I can see the skaven and the highelves. Assault on black reach and battle for skull pass both have an "elite" army (dwarfs, SM) against a horde army (orks, goblins).


----------



## Pedro (Jan 29, 2010)

I would love to see a bunch of Egyptian mummies in it, that would be a nice FB start for me. Either that, or the vampires. Someone would say I am biased...but nooo:grin:


----------



## MaidenManiac (Oct 2, 2008)

Bindi Baji said:


> blimey, well colour me surprised, it seems it is Skaven V High Elves


It does seem strange that there aint at least 1 army of the 2 in the starterbox that get a new codex right by the release. But Ratarsed Rats vs Stiff Upper Lip Elves it is then


----------



## Bindi Baji (Apr 23, 2009)

MaidenManiac said:


> It does seem strange that there aint at least 1 army of the 2 in the starterbox that get a new codex right by the release


well the ratty ones weren't that long ago and as for the high elves.............................................................................
keep 'em peeled folks :biggrin:


----------



## MaidenManiac (Oct 2, 2008)

Bindi Baji said:


> keep 'em peeled folks :biggrin:


Here is hoping that the retarded idea to give a whole army ASF goes down the drain :drinks:


----------



## ChaosRedCorsairLord (Apr 17, 2009)

MaidenManiac said:


> Here is hoping that the retarded idea to give a whole army ASF goes down the drain :drinks:


Whoever thought up this idea is going to the deepest pit of hell, reserved for child molesters and people who talk during movies.

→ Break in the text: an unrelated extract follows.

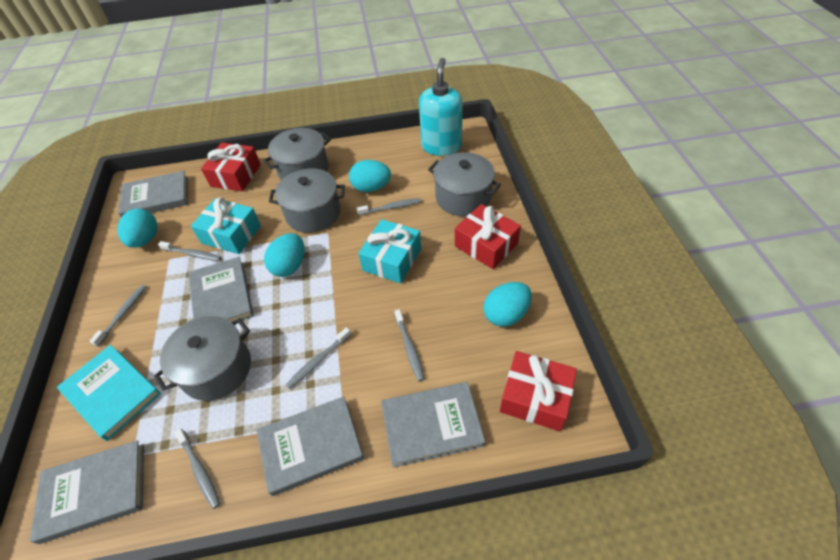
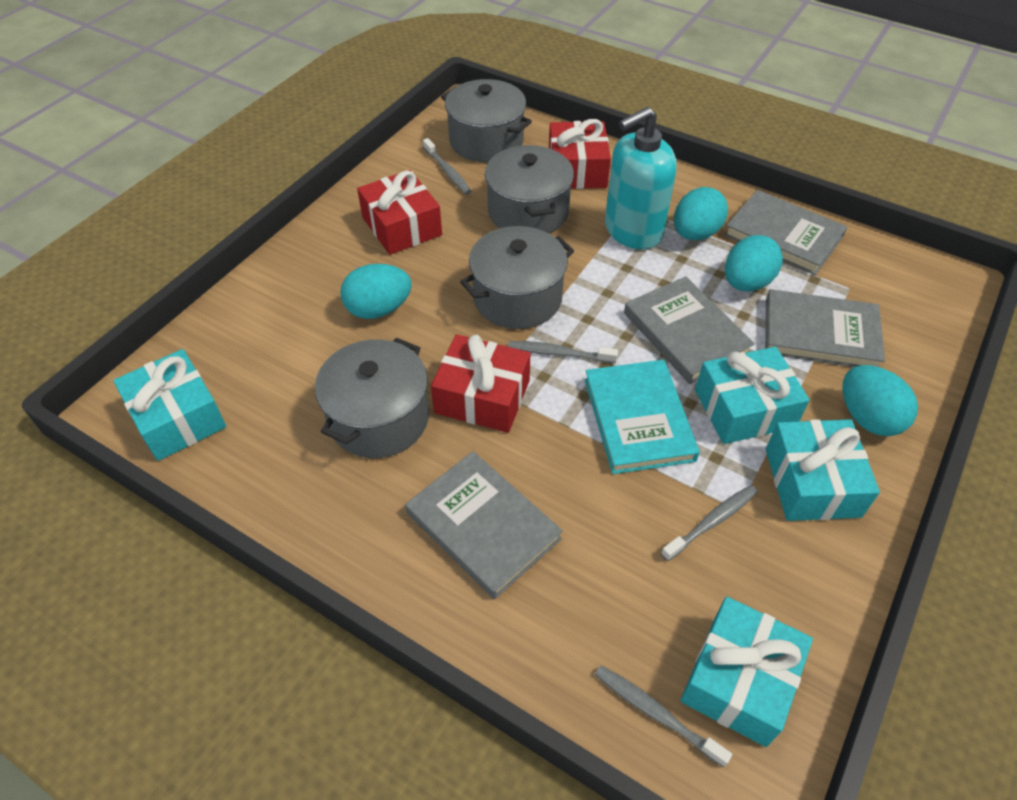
grey book: [30,440,144,544] [118,171,188,217] [188,257,254,322] [256,396,364,496] [381,382,485,468] = 5 -> [405,451,563,599] [624,276,755,384] [724,190,847,275] [765,289,885,367] = 4
grey toothbrush: [90,285,146,347] [158,241,222,261] [175,428,220,509] [286,327,351,389] [356,198,421,216] [394,309,425,381] = 6 -> [423,138,472,195] [508,341,618,363] [595,665,732,768] [661,485,758,561] = 4
turquoise gift: [191,198,261,254] [358,219,421,283] = 2 -> [113,349,226,461] [680,597,813,747] [695,347,810,444] [766,419,880,521] = 4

Finally we're getting updated cavalry!


----------



## Bindi Baji (Apr 23, 2009)

ChaosRedCorsairLord said:


> Whoever thought up this idea is going to the deepest pit of hell


or as we call it in europe "eurovision"


----------



## ChaosRedCorsairLord (Apr 17, 2009)

Bindi Baji said:


> or as we call it in europe "eurovision"


*shudder* That word is evil!


----------



## Yilmar (Sep 12, 2009)

Does anyone have some more news on this topic?
Especially on the new cavalry models: release dates, sneak peeks or whatever.
I really want to see those inner circle knights!


----------



## Kale Hellas (Aug 26, 2009)

according two the gw manager at gw in northland (blame him if its wrong) said that the starter box won't be changing except for minor changes


----------